Prosecutions have occurred in Chile...

In Argentina DINA's civil agent Enrique Arancibia Clavel, prosecuted for crimes against humanity in 2004, was condemned to life imprisonment for his part in General Prat's murder.<11> In 2003, federal judge Maria Servini de Cubria requested the extradition from Chile of Mariana Callejas, who was Michael Townley's wife (himself a U.S. expatriate and DINA agent), and Cristoph Willikie, a retired colonel from the Chilean army—all three of them are accused of this murder. Chilean appeal court judge Nibaldo Segura refused extradition in July 2005 on the grounds that they had already been prosecuted in Chile. <4> (Ibid, my emphasis)

And there have been continued efforts to prosecute in Chile, for example...

"Chilean judge Juan Guzmán Tapia eventually established a precedent concerning the crime of 'permanent kidnapping': since the bodies of victims kidnapped and presumably murdered could not be found, he deemed that the kidnapping was deemed to continue, rather than to have occurred so long ago that the perpetrators were protected by an amnesty decreed in 1978 or by the Chilean statute of limitations. Ironically, the perpetrators' success in hiding evidence of their crimes frustrated their attempts to escape from justice."

But efforts to prevent prosecution have been extreme. ("Operación Silencio (Operation Silence) was an operation to impede investigations by Chilean judges by removing witnesses from the country, starting about a year before the "terror archives" were found in Paraguay.") Also, Plan Condor-central in Argentina was assassinating Chilean exiles in Argentina (who had fled Pinochet). These crimes against Chileans were committed in Argentina.

Argentina's and other prosecutions have often involved cross-border crimes and perpetrators, and Operation Condor murders were also occurring in the U.S., in Italy, in Spain. The U.S. perps were/are mostly protected U.S. assets, of course (except for Michael Townley, convicted in Washington of the bombing death of Chile-Allende's ambassador in Washington), but more prosecutions have gone forward in Italy, Spain and France. Here is a summary of legal actions...

-----

"Legal actions

Chilean judge Juan Guzman, who had arraigned Pinochet at his return to Chile after his arrest in London, started procedures against some 30 torturers, including former head of the DINA Manuel Contreras, for the disappearance of 20 Chilean victims of the Condor plan.<45>

In Argentina the CONADEP human rights commission led by writer Ernesto Sabato investigated human rights abuses during the "Dirty War", and the 1985 Trial of the Juntas found top officers who ran the military governments guilty of acts of state terrorism. However, the amnesty laws (Ley de Obediencia Debida and Ley de Punto Final) put an end to the trials until the amnesties themselves were repealed by the Argentine Supreme Court in 2003. Criminals such as Alfredo Astiz, sentenced in absentia in France for the disappearance of the two French nuns Alice Domont and Léonie Duquet will now have to answer for their involvement in Condor.

Chilean Enrique Arancibia Clavel was condemned in Argentina for the assassination of Carlos Prats and of his wife. Former Uruguayan president Juan María Bordaberry, his minister of Foreign Affairs and six military officers, responsible for the disappearance in Argentina in 1976 of opponents to the Uruguayan regime, were arrested in 2006.

Assignment 1: According to the text on Operation Condor prosecutions, in what year did the Argentine Supreme Court repeal the amnesty laws?
Assignment 2: Recast the entries between the line holding "Length in mm? it's a vernier caliper. reply like 126;" and the line holding "state: 12.8; mm", inclusive, as a numbered list without blank lines.

Data records:
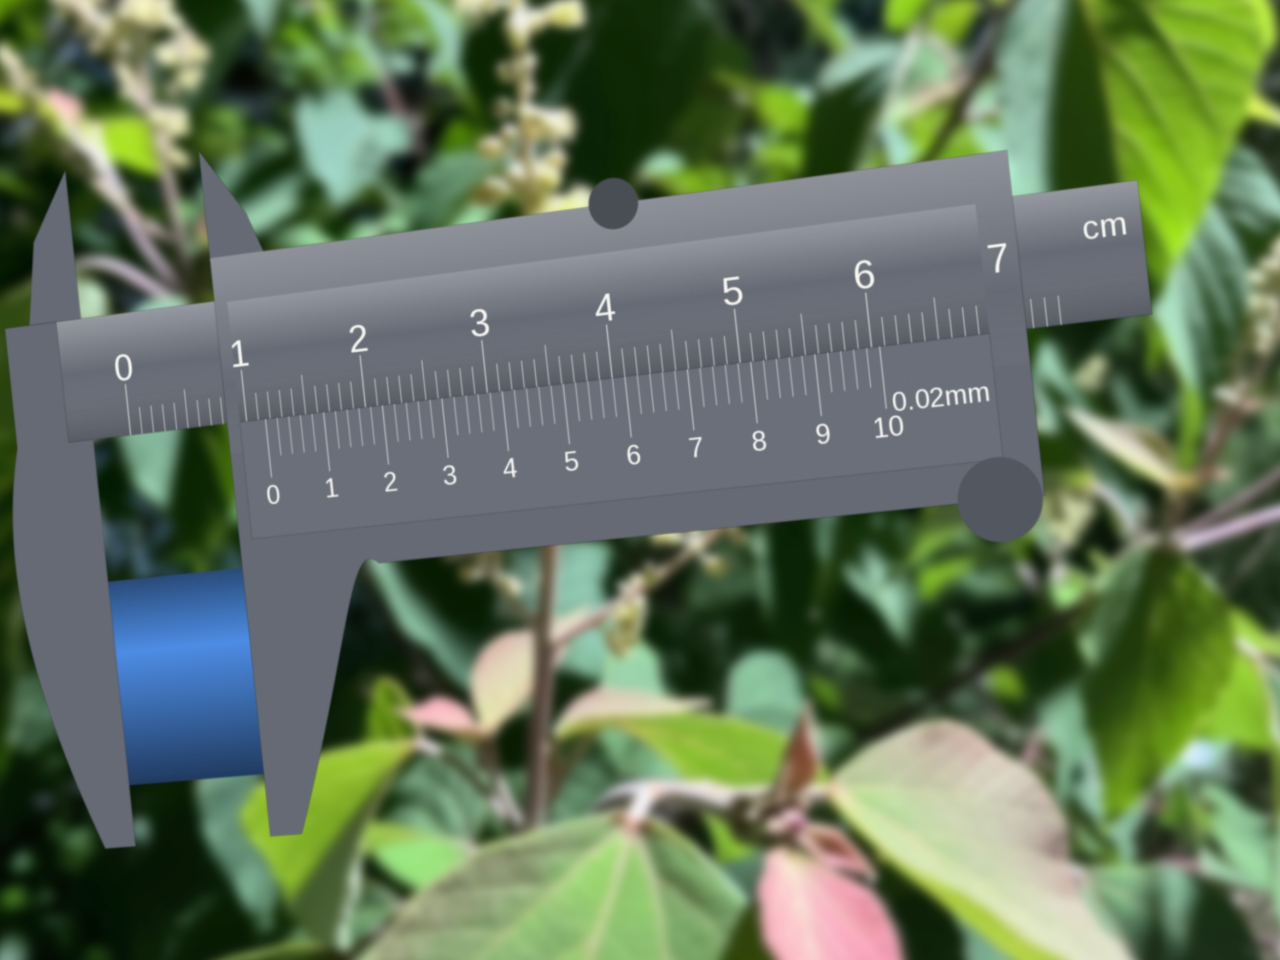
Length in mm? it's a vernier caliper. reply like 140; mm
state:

...

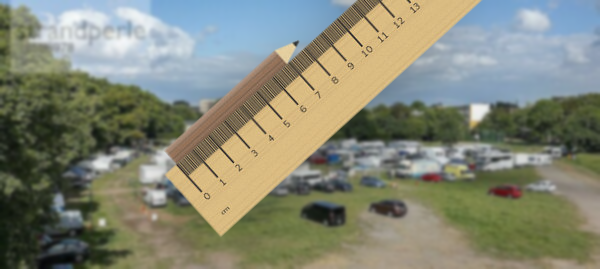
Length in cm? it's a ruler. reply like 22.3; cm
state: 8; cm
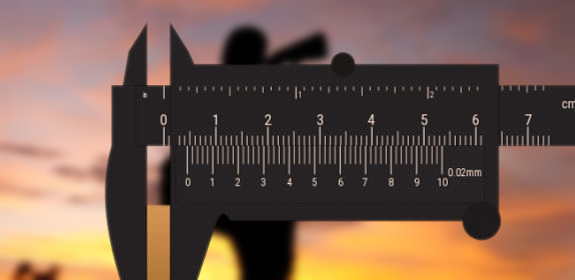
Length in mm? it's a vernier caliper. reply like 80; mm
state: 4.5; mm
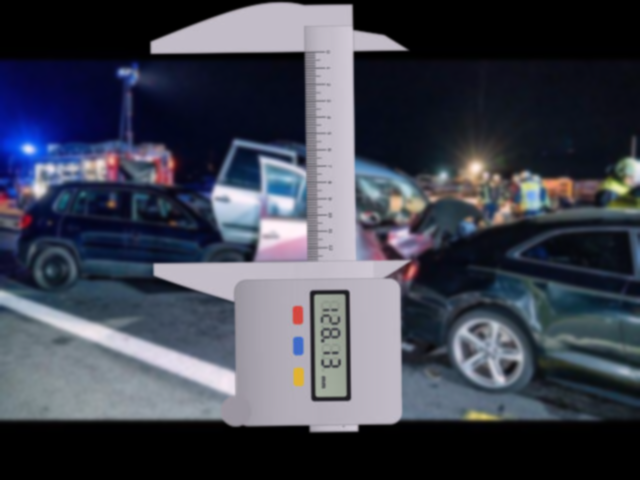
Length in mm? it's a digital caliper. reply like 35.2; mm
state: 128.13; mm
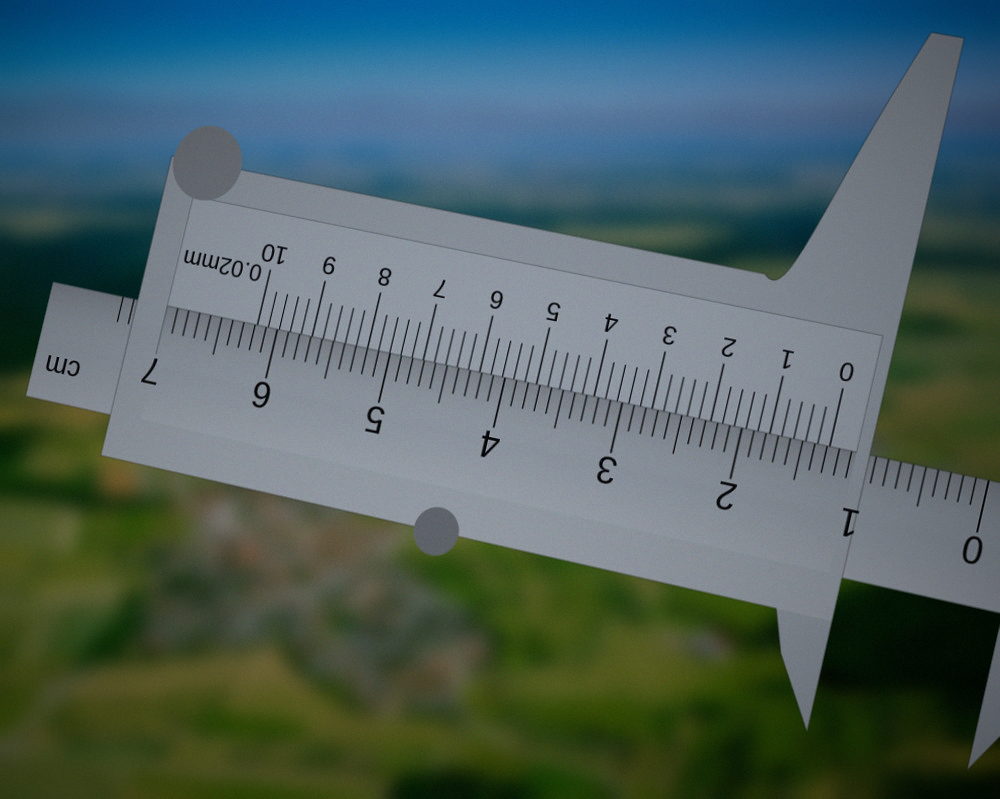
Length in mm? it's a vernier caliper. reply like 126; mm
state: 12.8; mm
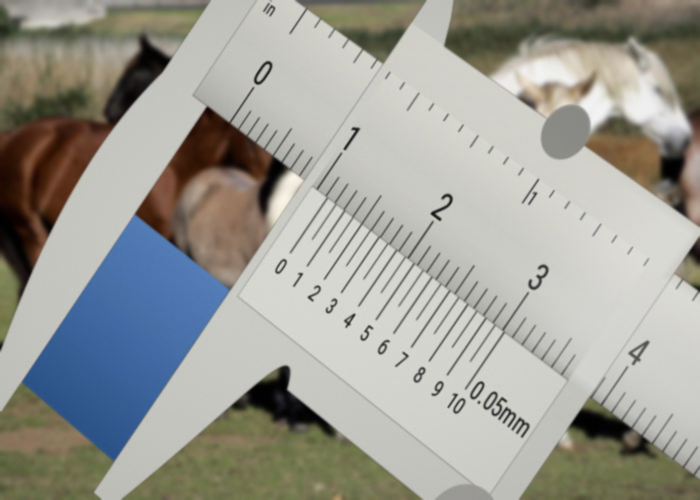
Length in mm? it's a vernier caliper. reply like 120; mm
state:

...

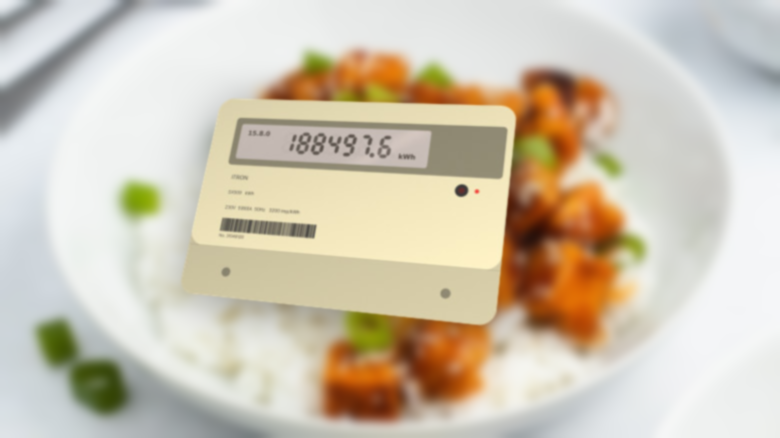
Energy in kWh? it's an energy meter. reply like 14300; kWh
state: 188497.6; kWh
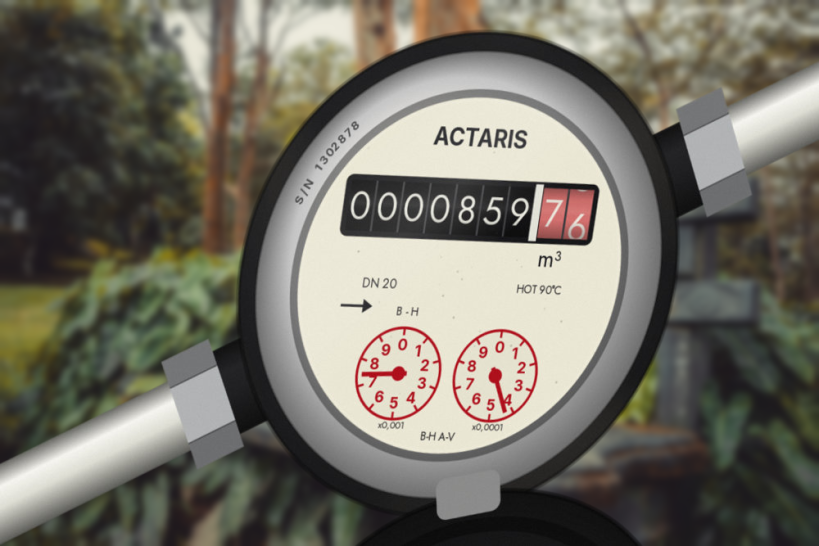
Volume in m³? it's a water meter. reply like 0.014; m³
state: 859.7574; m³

Exercise solution 1: 2003

Exercise solution 2:
1. Length in mm? it's a vernier caliper. reply like 126; mm
2. state: 12.8; mm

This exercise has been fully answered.